Extracted text:
■ ■ ■ ■ ■ ■ ■
1. ## integration problem

Question 1:

$\displaystyle \int {e^{-x}\ sinh(x)\ dx}$

Question 2:
$\displaystyle \int \frac {1}{\sqrt{1+x^2}}\ dx$

Assume:
$\displaystyle x = sinh (u)$
$\displaystyle dx = cosh(u) du$

Question 3:

$\displaystyle \int \frac{1}{1-x^2} dx$

Assume:
$\displaystyle x=tanh(u)$
$\displaystyle dx={sech^2} du$

2. Originally Posted by cron1003
Question 1:

$\displaystyle \int e^{-x} \sinh(x) dx$
change ... $\displaystyle \sinh(x) = \frac{e^x-e^{-x}}{2}$

3. Originally Posted by cron1003
This is the other question

Question 2:
$\displaystyle \int \frac {1}{\sqrt{1+x^2}}\ dx$

Assume:
$\displaystyle x = sinh (u)$
$\displaystyle dx = cosh(u) du$

Question 3:
$\displaystyle \int \frac{1}{1-x^2} dx$

Assume:
$\displaystyle x=tanh(u)$
$\displaystyle dx={sech^2} du$
Do what you are told to do (i.e. make the given substitutions) and then tell you stuck.
■ ■ ■ ■ ■ ■ ■
Material shown:
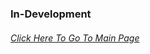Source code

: ### In-Development








###### [Click Here To Go To Main Page](https://github.com/TheHQE/Empremix/)
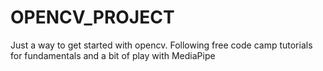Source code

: # OPENCV_PROJECT
Just a way to get started with opencv. Following free code camp tutorials for fundamentals and a bit of play with MediaPipe
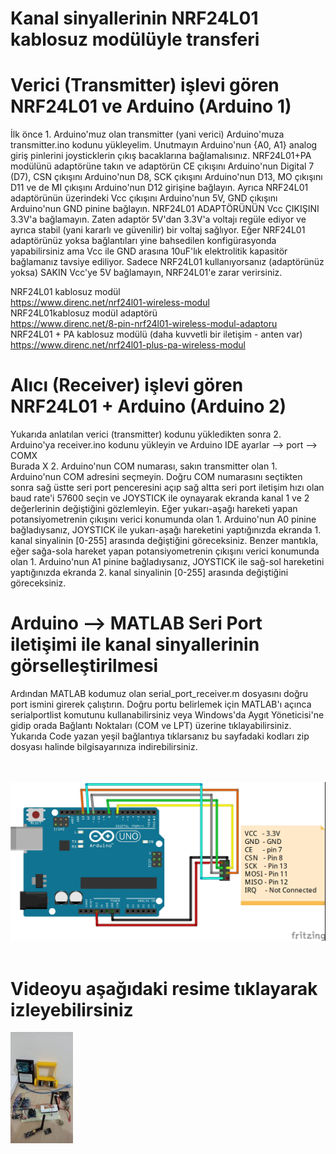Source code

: # Kanal sinyallerinin NRF24L01 kablosuz modülüyle transferi
# Verici (Transmitter) işlevi gören NRF24L01 ve Arduino (Arduino 1)
<p> İlk önce 1. Arduino'muz olan transmitter (yani verici) Arduino'muza transmitter.ino kodunu yükleyelim. 
Unutmayın Arduino'nun {A0, A1} analog giriş pinlerini joysticklerin çıkış bacaklarına bağlamalısınız. 
NRF24L01+PA modülünü adaptörüne takın ve adaptörün CE çıkışını Arduino'nun Digital 7 (D7), CSN çıkışını Arduino'nun D8, SCK çıkışını Arduino'nun D13, MO çıkışını D11 ve de MI çıkışını Arduino'nun D12 girişine bağlayın. 
Ayrıca NRF24L01 adaptörünün üzerindeki Vcc çıkışını Arduino'nun 5V, GND çıkışını Arduino'nun GND pinine bağlayın. 
NRF24L01 ADAPTÖRÜNÜN Vcc ÇIKIŞINI 3.3V'a bağlamayın. Zaten adaptör 5V'dan 3.3V'a voltajı regüle ediyor ve ayrıca stabil (yani kararlı ve güvenilir) bir voltaj sağlıyor. 
Eğer NRF24L01 adaptörünüz yoksa bağlantıları yine bahsedilen konfigürasyonda yapabilirsiniz ama Vcc ile GND arasına 10uF'lık elektrolitik kapasitör bağlamanız tavsiye ediliyor. 
Sadece NRF24L01 kullanıyorsanız (adaptörünüz yoksa) SAKIN Vcc'ye 5V bağlamayın, NRF24L01'e zarar verirsiniz.
  
NRF24L01 kablosuz modül<br/>
https://www.direnc.net/nrf24l01-wireless-modul<br/>
NRF24L01kablosuz modül adaptörü<br/>
https://www.direnc.net/8-pin-nrf24l01-wireless-modul-adaptoru<br/>
NRF24L01 + PA kablosuz modülü (daha kuvvetli bir iletişim - anten var)<br/>
https://www.direnc.net/nrf24l01-plus-pa-wireless-modul

# Alıcı (Receiver) işlevi gören NRF24L01 + Arduino (Arduino 2)
Yukarıda anlatılan verici (transmitter) kodunu yükledikten sonra 2. Arduino'ya receiver.ino kodunu yükleyin ve Arduino IDE ayarlar --> port --> COMX<br/>
Burada X 2. Arduino'nun COM numarası, sakın transmitter olan 1. Arduino'nun COM adresini seçmeyin. Doğru COM numarasını seçtikten sonra sağ üstte seri port penceresini açıp sağ altta seri port iletişim hızı olan baud rate'i 57600 seçin ve JOYSTICK ile oynayarak ekranda kanal 1 ve 2 değerlerinin değiştiğini gözlemleyin. Eğer yukarı-aşağı hareketi yapan potansiyometrenin çıkışını verici konumunda olan 1. Arduino'nun A0 pinine bağladıysanız, JOYSTICK ile yukarı-aşağı hareketini yaptığınızda ekranda 1. kanal sinyalinin [0-255] arasında değiştiğini göreceksiniz. Benzer mantıkla, eğer sağa-sola hareket yapan potansiyometrenin çıkışını verici konumunda olan 1. Arduino'nun A1 pinine bağladıysanız, JOYSTICK ile sağ-sol hareketini yaptığınızda ekranda 2. kanal sinyalinin [0-255] arasında değiştiğini göreceksiniz.<br/> 
# Arduino --> MATLAB Seri Port iletişimi ile kanal sinyallerinin görselleştirilmesi
Ardından MATLAB kodumuz olan serial_port_receiver.m dosyasını doğru port ismini girerek çalıştırın. Doğru portu belirlemek için MATLAB'ı açınca serialportlist komutunu kullanabilirsiniz veya Windows'da Aygıt Yöneticisi'ne gidip orada Bağlantı Noktaları (COM ve LPT) üzerine tıklayabilirsiniz. 
Yukarıda Code yazan yeşil bağlantıya tıklarsanız bu sayfadaki kodları zip dosyası halinde bilgisayarınıza indirebilirsiniz. </p> </br></br>
![](connections.jpg) </br></br>
# Videoyu aşağıdaki resime tıklayarak izleyebilirsiniz 
[![IMAGE ALT TEXT HERE](figure/thumbnail.jpg)](https://www.youtube.com/watch?v=FZUj0kXy1hs)</br></br>
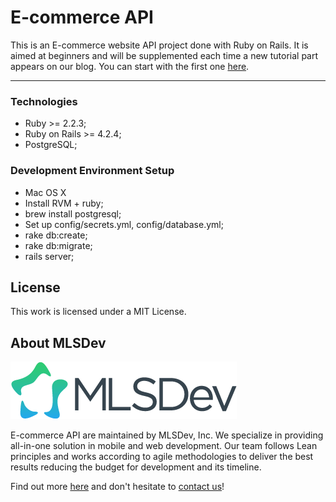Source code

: # E-commerce API

This is an E-commerce website API project done with Ruby on Rails. It is aimed at beginners and will be supplemented each time a new tutorial part appears on our blog. You can start with the first one [here][article].

----

### Technologies

* Ruby >= 2.2.3;
* Ruby on Rails >= 4.2.4;
* PostgreSQL;

### Development Environment Setup

* Mac OS X
* Install RVM + ruby;
* brew install postgresql;
* Set up config/secrets.yml, config/database.yml;
* rake db:create;
* rake db:migrate;
* rails server;

## License

This work is licensed under a MIT License.

## About MLSDev

[<img src="/mlsdev-logo.png" alt="MLSDev.com">][mlsdev]

E-commerce API are maintained by MLSDev, Inc. We specialize in providing all-in-one solution in mobile and web development. Our team follows Lean principles and works according to agile methodologies to deliver the best results reducing the budget for development and its timeline. 

Find out more [here][mlsdev] and don't hesitate to [contact us][contact]!

[mlsdev]: http://mlsdev.com
[contact]: http://mlsdev.com/contact_us
[article]: http://mlsdev.com/blog/42

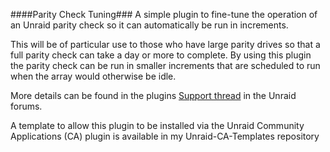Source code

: ####Parity Check Tuning###
A simple plugin to fine-tune the operation of an Unraid parity check so it can automatically be run in increments. 

This will be of particular use to those who have large parity drives so that a full parity check can take a day or more to complete.   By using this plugin the parity check can be run in smaller increments that are scheduled to run when the array would otherwise be idle.

More details can be found in the plugins [Support thread](https://forums.unraid.net/topic/78394-plugin-parity-check-tuning/) in the Unraid forums.

A template to allow this plugin to be installed via the Unraid Community Applications (CA) plugin is available in my Unraid-CA-Templates repository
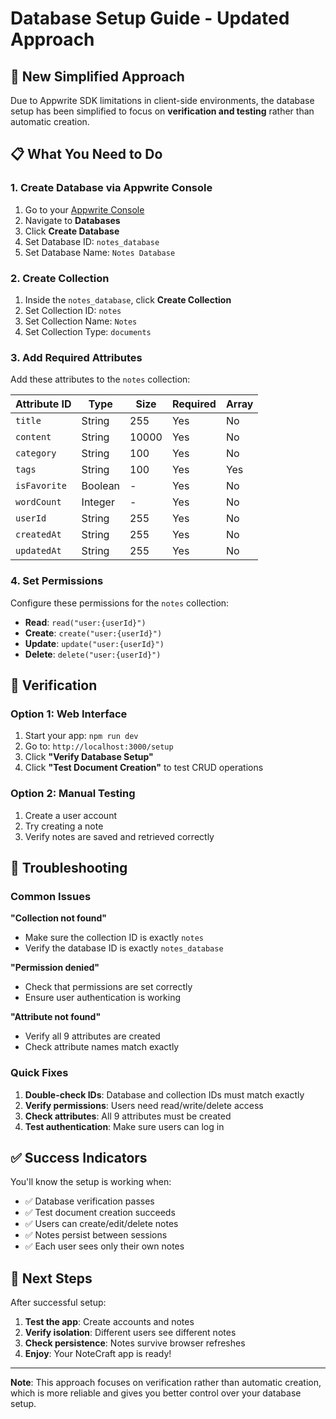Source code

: # Database Setup Guide - Updated Approach

## 🎯 **New Simplified Approach**

Due to Appwrite SDK limitations in client-side environments, the database setup has been simplified to focus on **verification and testing** rather than automatic creation.

## 📋 **What You Need to Do**

### 1. Create Database via Appwrite Console
1. Go to your [Appwrite Console](https://cloud.appwrite.io)
2. Navigate to **Databases**
3. Click **Create Database**
4. Set Database ID: `notes_database`
5. Set Database Name: `Notes Database`

### 2. Create Collection
1. Inside the `notes_database`, click **Create Collection**
2. Set Collection ID: `notes`
3. Set Collection Name: `Notes`
4. Set Collection Type: `documents`

### 3. Add Required Attributes
Add these attributes to the `notes` collection:

| Attribute ID | Type | Size | Required | Array |
|-------------|------|------|----------|-------|
| `title` | String | 255 | Yes | No |
| `content` | String | 10000 | Yes | No |
| `category` | String | 100 | Yes | No |
| `tags` | String | 100 | Yes | Yes |
| `isFavorite` | Boolean | - | Yes | No |
| `wordCount` | Integer | - | Yes | No |
| `userId` | String | 255 | Yes | No |
| `createdAt` | String | 255 | Yes | No |
| `updatedAt` | String | 255 | Yes | No |

### 4. Set Permissions
Configure these permissions for the `notes` collection:

- **Read**: `read("user:{userId}")`
- **Create**: `create("user:{userId}")`
- **Update**: `update("user:{userId}")`
- **Delete**: `delete("user:{userId}")`

## 🧪 **Verification**

### Option 1: Web Interface
1. Start your app: `npm run dev`
2. Go to: `http://localhost:3000/setup`
3. Click **"Verify Database Setup"**
4. Click **"Test Document Creation"** to test CRUD operations

### Option 2: Manual Testing
1. Create a user account
2. Try creating a note
3. Verify notes are saved and retrieved correctly

## 🔧 **Troubleshooting**

### Common Issues

**"Collection not found"**
- Make sure the collection ID is exactly `notes`
- Verify the database ID is exactly `notes_database`

**"Permission denied"**
- Check that permissions are set correctly
- Ensure user authentication is working

**"Attribute not found"**
- Verify all 9 attributes are created
- Check attribute names match exactly

### Quick Fixes

1. **Double-check IDs**: Database and collection IDs must match exactly
2. **Verify permissions**: Users need read/write/delete access
3. **Check attributes**: All 9 attributes must be created
4. **Test authentication**: Make sure users can log in

## ✅ **Success Indicators**

You'll know the setup is working when:
- ✅ Database verification passes
- ✅ Test document creation succeeds
- ✅ Users can create/edit/delete notes
- ✅ Notes persist between sessions
- ✅ Each user sees only their own notes

## 🚀 **Next Steps**

After successful setup:
1. **Test the app**: Create accounts and notes
2. **Verify isolation**: Different users see different notes
3. **Check persistence**: Notes survive browser refreshes
4. **Enjoy**: Your NoteCraft app is ready!

---

**Note**: This approach focuses on verification rather than automatic creation, which is more reliable and gives you better control over your database setup.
■ ■ ■ ■ ■ ■ ■
Problems to work on:
1 - Answer these about the integration thread:
(a) Which substitution for x is given with Question 2?
(b) What expression for sinh(x) does the first reply offer?
(c) Which substitution for x is given with Question 3?
2 - Write the next part of the integration thread, picking up after its final sentence.
The items are separate material and have no connection to the integration thread.

Solved tasks:
1 -
(a) x = sinh(u), with dx = cosh(u) du.
(b) sinh(x) = (e^x − e^(−x))/2.
(c) x = tanh(u).

2 -
4. Question 3:

$\displaystyle \int \frac{1}{1-x^2} dx$

$\displaystyle \frac{1}{1-x^2}=\frac{1}{2}(\frac{1}{1-x}-\frac{1}{1+x})$
$\displaystyle \int \frac{1}{1-x^2} dx = \frac{1}{2}\int(\frac{1}{1-x}-\frac{1}{1+x})dx=\frac{1}{2}(ln|1-x|-ln|1+x|))=\frac{1}{2}ln|\frac{1-x}{1+x}|$

5. Originally Posted by cron1003

Question 1:

$\displaystyle \int {e^{-x}\ sinh(x)\ dx}$

Question 2:

$\displaystyle \int \frac {1}{\sqrt{1+x^2}}\ dx$

Assume:
$\displaystyle x = sinh (u)$
$\displaystyle dx = cosh(u) du$

Question 3:

$\displaystyle \int \frac{1}{1-x^2} dx$

Assume:
$\displaystyle x=tanh(u)$
$\displaystyle dx={sech^2} du$
duplicate post ...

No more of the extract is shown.